Wal-Mart acquired controlling stake in Indian online retail leader Flipkart in 2018 and Tiger Global’s Mauritian arm sold its stake to Luxembourg based entity. However, Tiger Global managed to get exemption on taxes under India-Mauritius double tax avoidance treaty. Now, the Authority on Advanced Ruling in India has passed an order on the deal and Tiger Global could be in for tax trouble.
Many big investments have come to India via Mauritius route. At the same time, many companies and high-networth individuals have used it to benefit unethically. Indian government moved to plug the holes and imposed stricter conditions on the investments flowing into Indian markets and companies.
The latest AAR ruling has concluded that the Tiger Global’s Mauritian entities were set up only to derive benefit under the tax treaty.
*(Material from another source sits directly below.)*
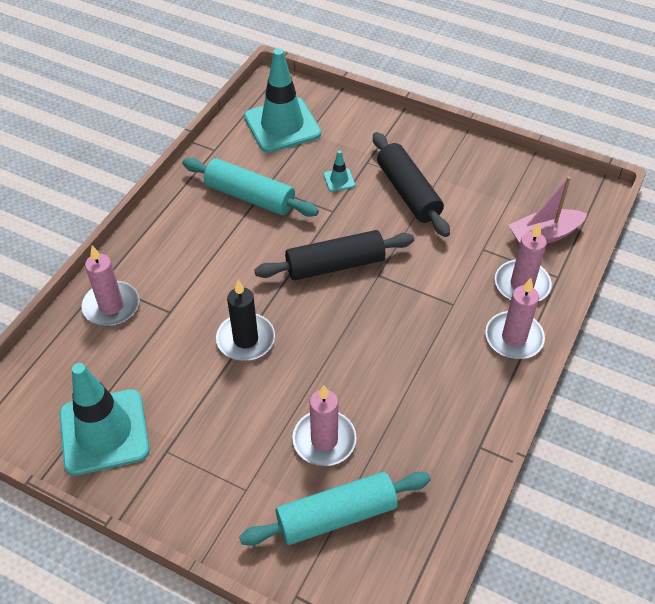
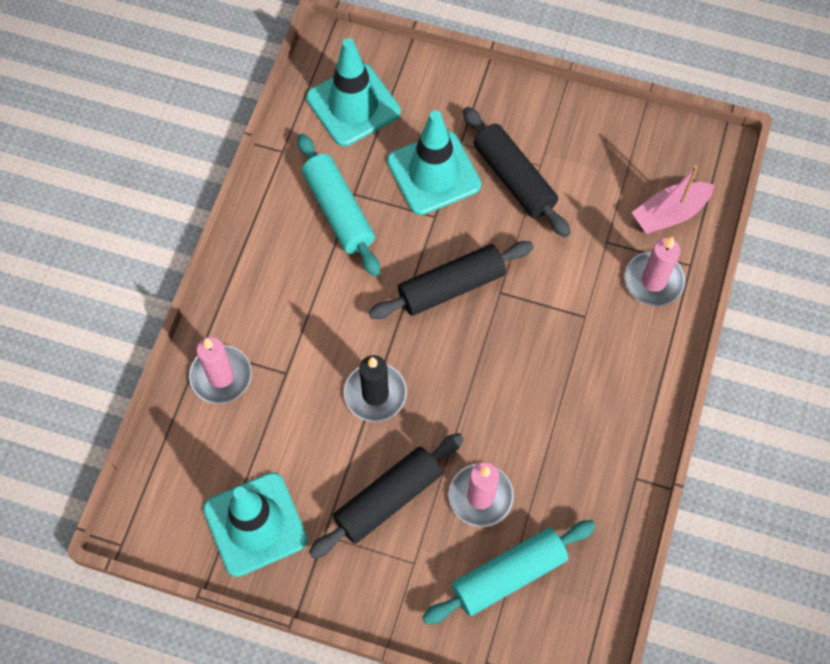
camera: 10 degrees left, 15 degrees up
(234, 429) = (387, 499): none -> black rolling pin
(250, 197) = (338, 211): turquoise rolling pin -> turquoise rolling pin turned 45 degrees clockwise
(339, 180) = (434, 173): turquoise traffic cone -> turquoise traffic cone, size x2.45
(514, 338) = (653, 347): pink candle -> none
The exemption under the DTAA can only apply to direct transfer of an Indian entity’s shares, it said while denying the treaty benefits.
Vivek Gupta, Partner and National Head M&A, KPMG India said, “In some ways, the principle purpose test under the multilateral convention to implement tax treaty has effectively been imported into tax treaties by the authority even where this was not explicitly adopted. For transactions where treaty eligibility itself is questioned, other income flows such as dividends and interest could also be impacted.”
Ravi Raghavan, partner at Majmudar & Partners, said, “The order can’t be applied generally to all investment structures as each case has its own peculiarities. It’s essentially based on specific facts relating to the ownership structure, financial control and management of the Mauritian entities.”